If, after this, you are still determined, can you become Seasonably posh material? Not without having enough money and the right accent, concluded Charles Jennings. Money is vital for fun, though Sloane snobbery still rules, okay, yah? "Your grandfather made your family fortune last century in packing, but my family made its money in the 14th century," one girl was overheard teasing a friend.

"The voice, the drawl that sounds as if you don't give a sod, is your passport," he assesses. It can't be faked. Your children can learn it the hard way by going to boarding school at an inhumanly young age. "Your hard-core toffs go to Eton, or maybe Marlborough, Rugby, Winchester. Harrow's a bit `flash git'." For girls, try Cheltenham Ladies' College, Roedean or St Mary's, Ascot.

But if you want to leapfrog socially in a single Season, there are some practical steps you can take to becoming posh and securing a ticket to the members' bars and enclosures.

n Get a funny surname. Posh people have no sense of their ridiculousness.

n Learn tiny talk. Politics or the state of society is bad manners. Posh people are happy with who they are. If you deviate from this, they'll spit you out. Charles quotes one lady saying: "I'm just looking over your shoulder to see if there's somebody more interesting here." Another titled lady explained it to me more simply. "I wish you'd stop asking me things and saying things," she said.

n If anyone mentions class, take the opportunity to reinforce your upperness. "They perform a verbal dance," says Charles. "They say: `I know posh people like that but it's not me.' Then they go into an anecdote which reveals their ancestry."

n Know lots of words meaning 'drunk'. Eskimos have many words describing different kinds of snow, because it's the ruling factor in their lives. The Welsh have many words for rain. Posh people have degrees of drunkenness. DD means dead drunk.

n Make a mess. The filthiest kitchen I ever saw belongs to posh people who use it to feed five hundred on `corporate' days in the ancestral castle. The dog slept on the microwave.

n Talking of dogs, get one that can do no wrong. Even New Labour now pins its hopes on an advert showing a bulldog's ugly bottom. Wear expensive suits covered in dog hair. As Camilla Parker-Bowles was praised for doing in last week's Daily Mail.

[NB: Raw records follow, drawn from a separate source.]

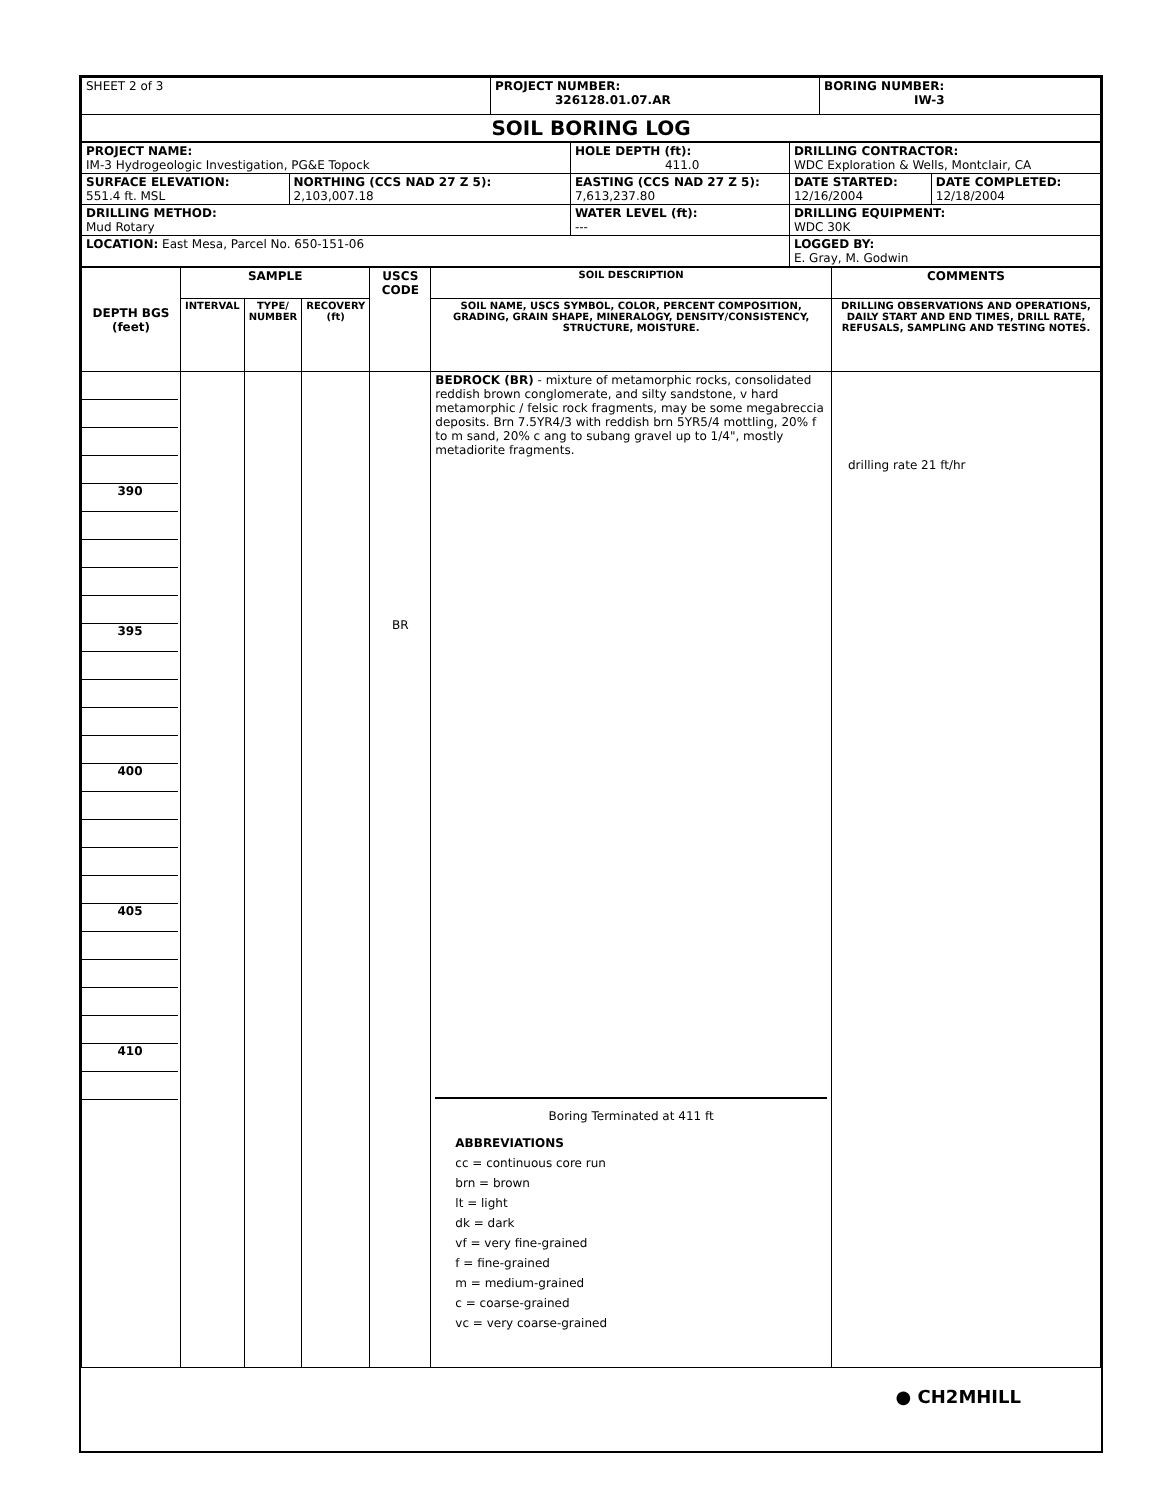| SHEET 2 of 3 | PROJECT NUMBER: 326128.01.07.AR | BORING NUMBER: IW-3 |
| SOIL BORING LOG | | |
| PROJECT NAME: IM-3 Hydrogeologic Investigation, PG&E Topock | | HOLE DEPTH (ft): 411.0 | DRILLING CONTRACTOR: WDC Exploration & Wells, Montclair, CA | |
| SURFACE ELEVATION: 551.4 ft. MSL | NORTHING (CCS NAD 27 Z 5): 2,103,007.18 | EASTING (CCS NAD 27 Z 5): 7,613,237.80 | DATE STARTED: 12/16/2004 | DATE COMPLETED: 12/18/2004 |
| DRILLING METHOD: Mud Rotary | | WATER LEVEL (ft): --- | DRILLING EQUIPMENT: WDC 30K | |
| LOCATION: East Mesa, Parcel No. 650-151-06 | | | LOGGED BY: E. Gray, M. Godwin | |
| DEPTH BGS (feet) | SAMPLE | | | USCS CODE | SOIL DESCRIPTION | COMMENTS |
| --- | --- | --- | --- | --- | --- | --- |
| | INTERVAL | TYPE/ NUMBER | RECOVERY (ft) | | SOIL NAME, USCS SYMBOL, COLOR, PERCENT COMPOSITION, GRADING, GRAIN SHAPE, MINERALOGY, DENSITY/CONSISTENCY, STRUCTURE, MOISTURE. | DRILLING OBSERVATIONS AND OPERATIONS, DAILY START AND END TIMES, DRILL RATE, REFUSALS, SAMPLING AND TESTING NOTES. |
| 390 395 400 405 410 | | | | BR | BEDROCK (BR) - mixture of metamorphic rocks, consolidated reddish brown conglomerate, and silty sandstone, v hard metamorphic / felsic rock fragments, may be some megabreccia deposits. Brn 7.5YR4/3 with reddish brn 5YR5/4 mottling, 20% f to m sand, 20% c ang to subang gravel up to 1/4", mostly metadiorite fragments. Boring Terminated at 411 ft ABBREVIATIONS cc = continuous core run brn = brown lt = light dk = dark vf = very fine-grained f = fine-grained m = medium-grained c = coarse-grained vc = very coarse-grained | drilling rate 21 ft/hr |
● CH2MHILL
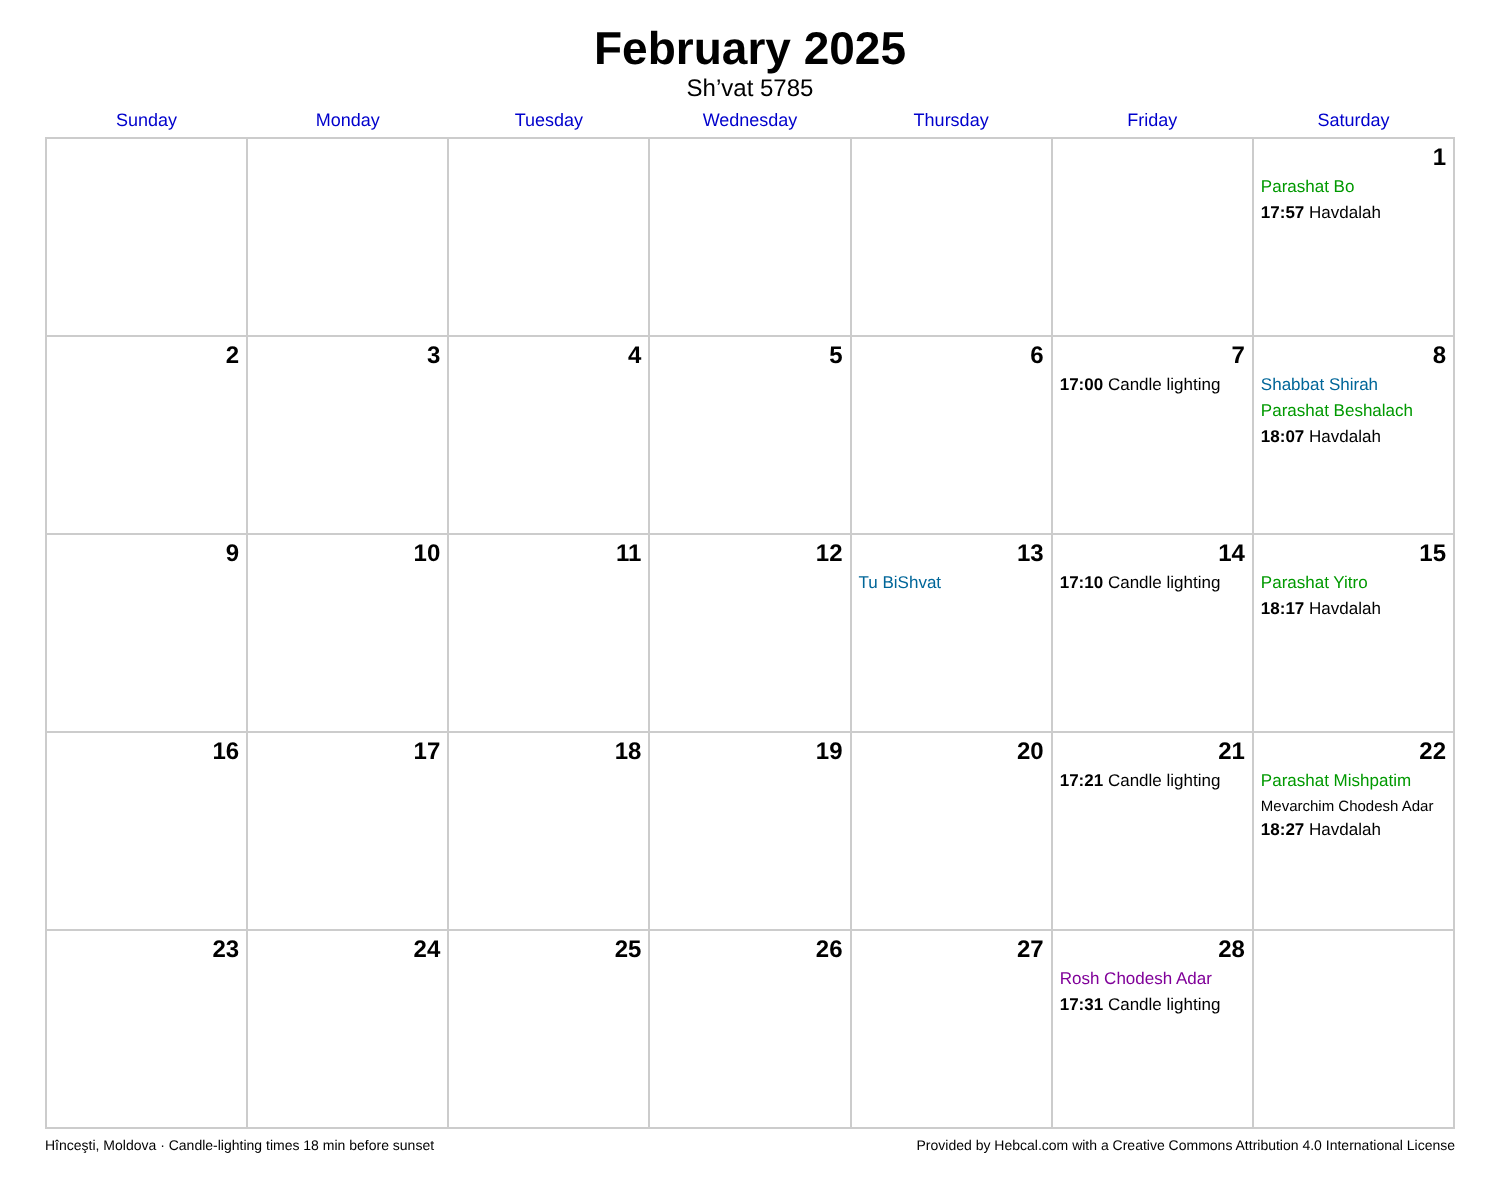February 2025
Sh’vat 5785
| Sunday | Monday | Tuesday | Wednesday | Thursday | Friday | Saturday |
| --- | --- | --- | --- | --- | --- | --- |
| | | | | | | 1 Parashat Bo 17:57 Havdalah |
| 2 | 3 | 4 | 5 | 6 | 7 17:00 Candle lighting | 8 Shabbat Shirah Parashat Beshalach 18:07 Havdalah |
| 9 | 10 | 11 | 12 | 13 Tu BiShvat | 14 17:10 Candle lighting | 15 Parashat Yitro 18:17 Havdalah |
| 16 | 17 | 18 | 19 | 20 | 21 17:21 Candle lighting | 22 Parashat Mishpatim Mevarchim Chodesh Adar 18:27 Havdalah |
| 23 | 24 | 25 | 26 | 27 | 28 Rosh Chodesh Adar 17:31 Candle lighting | |
Hînceşti, Moldova · Candle-lighting times 18 min before sunset Provided by Hebcal.com with a Creative Commons Attribution 4.0 International License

n Take up smoking. Worrying about health or taking care in any way is middle class. Centuries of in-breeding has given you the constitution of an ox. Marlboro Lights is the preferred posh puff. Cigs are their great social ice-breaker. "Can I bum one of yours?"

n Go horsey. Horses epitomise poshness. They're expensive, smelly, good sorts but not too brainy.

n Go skiing after the Season ends. Not Verbier, despite (or because of ) Fergie. "Ghastly - full of Germans."

n Be a bigot. If you're brainy, keep it under wraps, especially if female. Make your wit as unpolitically correct as possible. "Go on Johnny, do your Desmond Tutu impersonation. It's frightfully funny."

n Wear signet rings with a crest and family motto. "Our family has been associated with leaping stags for centuries." Men never wear wedding rings. If you want to cheat, it's too obvious that you're married.

n Be insensitive to sex, with a roistering, eighteenth-century approach. One People Like Us anecdote concerns girls sniffing cocaine from men's private parts in a socialite club.

n Upon marrying, move to Wiltshire. Posh women must give up their catering or interior design jobs. Buy a place in the country. She'll bring the kids up until about eight, then off they go to boarding school. Says Charles: "Left alone with her husband away all day and the kids off her hands, she'll go quietly mad. Eventually, husband runs off with his Sloaney secretary and she'll think of ways of restoring her career." Like organising corporate coachloads of yobs and slobs to Henley next Season.

Ascot assets

Royal Enclosure: pounds 50 each. Car park pounds 9

Hamper: pounds 80 for two from Admirable Crichton.

Hire of Daimler (with chauffeur): pounds 545.43 from Helo Cars.

Linen tablecloth, candelabras, two table settings: pounds 4,0000 from Thomas Goode.

Her: Hat: pounds 500 from Philip Treacy. Chanel suit: pounds 1,8000. Plus shoes (pounds 290) and handbag (pounds 800)

Hair: pounds 40 from Hugh and Steven of Ebury St, London. Make-up: pounds 290

Him: Suit: pounds 450. Top hat: pounds 179. Waistcoat: pounds 450 and tie (pounds 50) from Tom Gilbey.